Als de bestuurder binnen 10 seconden nadat de waarschuwingsmelding is verschenen opnieuw op de toets van het elektronische kinderslot drukt (), oordeelt de Waarschuwing veilig uitstappen dat de bestuurder het portier ontgrendeld heeft en weet wat er achter gebeurt. Het elektronische kinderslot schakelt uit (controlelampje in de toets OFF) en de achterportieren worden ontgrendeld. Controleer altijd de omgeving voordat u het elektronische kinderslot met de toets uitschakelt.

OPMERKING

Als een achterportier van buiten wordt geopend, gaat deze open, ongeacht of de Safe Exit Assist (hulp bij veilig uitstappen) actief is of niet.

WAARSCHUWING
  • Wijzig voor uw veiligheid de instellingen pas nadat u de auto op een veilige plaats heeft geparkeerd.

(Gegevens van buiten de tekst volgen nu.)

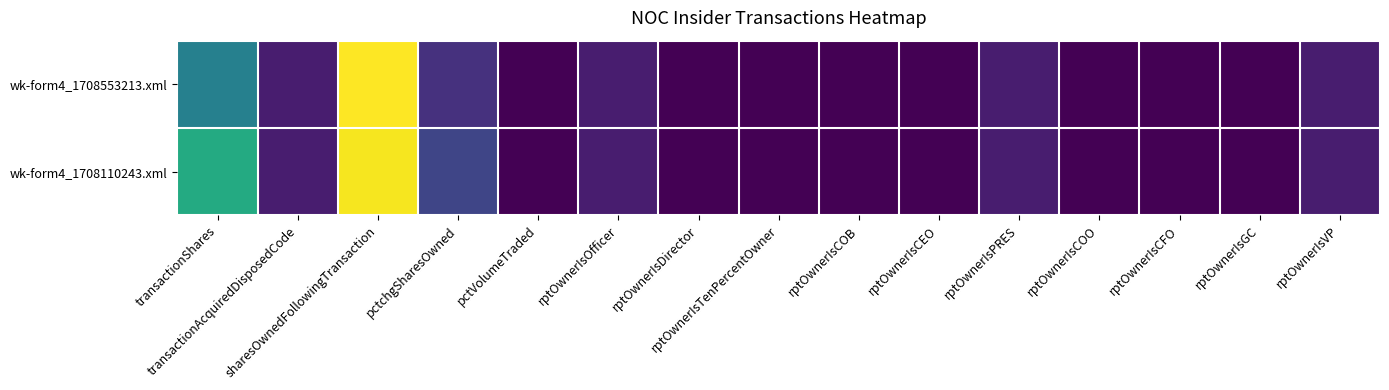

Which series has the largest total across all categories?

wk-form4_1708110243.xml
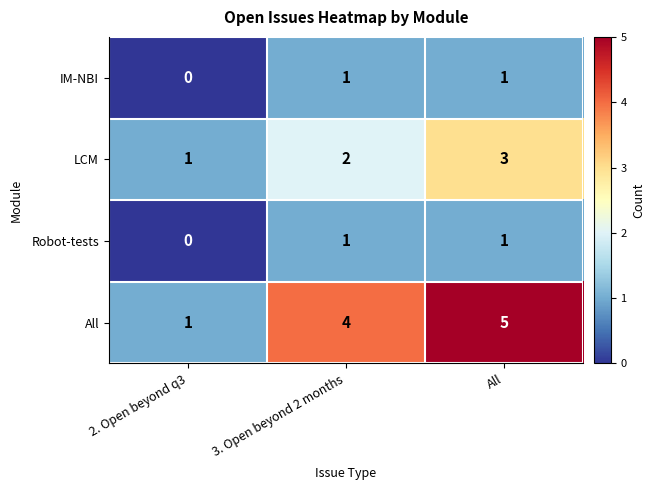

How many LCM values are between 1 and 3?

3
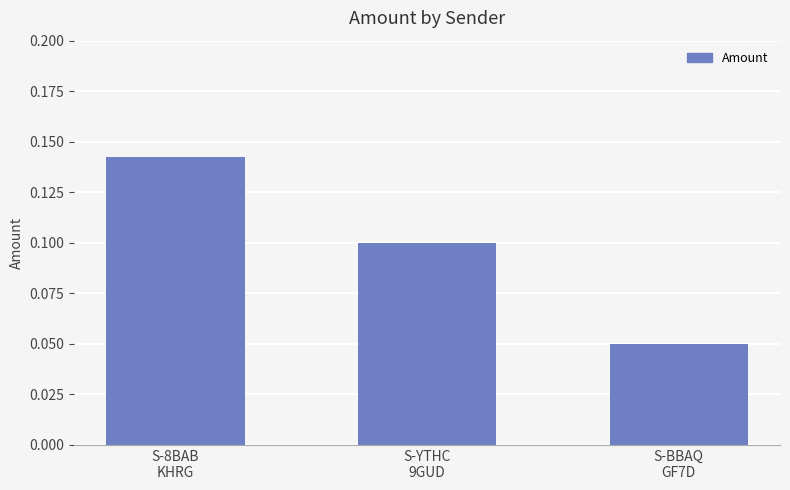

What is the sum of all values?

0.3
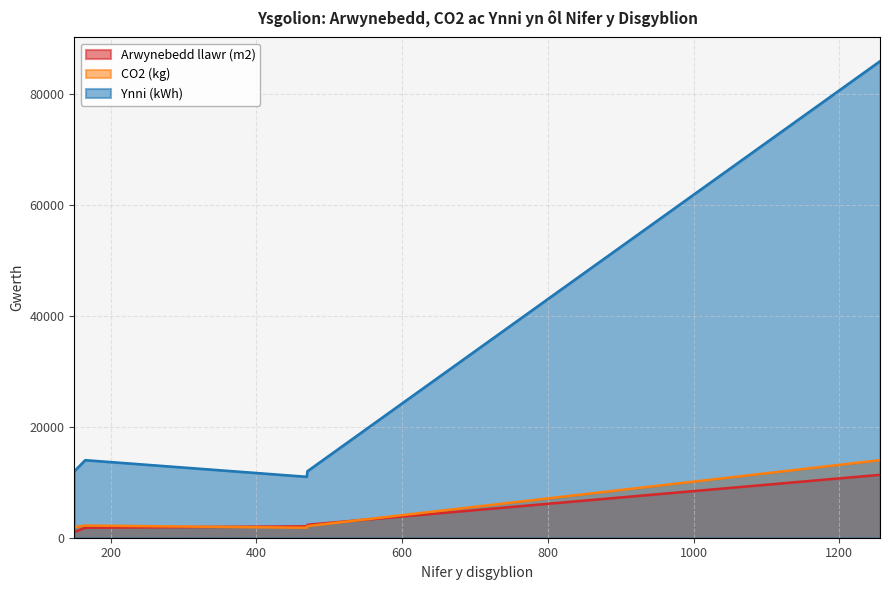

What is the sum of all CO2 (kg) values?

22000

  • Mogelijk verschijnt of klinkt de waarschuwingsmelding of het waarschuwingssignaal van Safe Exit Assist niet als een waarschuwingsmelding of waarschuwingssignaal van een andere functie wordt weergegeven of klinkt.

  • Mogelijk hoort u het waarschuwingssignaal van het systeem Hulp bij veilig uitstappen niet als er veel lawaai in de omgeving is. Stel het volume in de auto op de juiste manier in en let altijd goed op.

  • Het systeem Hulp bij veilig uitstappen werkt niet in alle situaties en kan niet alle aanrijdingen voorkomen.

  • Mogelijk waarschuwt het systeem Hulp bij veilig uitstappen de bestuurder te laat of helemaal niet, afhankelijk van de weg- en rijomstandigheden. Controleer altijd de omgeving van de auto.

  • De bestuurder en passagiers zijn verantwoordelijk voor ongevallen bij het verlaten van het voertuig. Controleer altijd de omgeving voordat u uit de auto stapt.

  • Laat Hulp bij veilig uitstappen nooit opzettelijk activeren. Dit kan ernstig of dodelijk letsel veroorzaken.

OPMERKING
  • Nadat de auto is uitgeschakeld, blijft de functie Hulp bij veilig uitstappen nog ongeveer 3 minuten werken, maar als de portieren worden vergrendeld, wordt ze onmiddellijk uitgeschakeld.

  • De afbeeldingen en kleuren op het instrumentenpaneel kunnen afwijken per type instrumentenpaneel of gekozen thema in het instellingenmenu.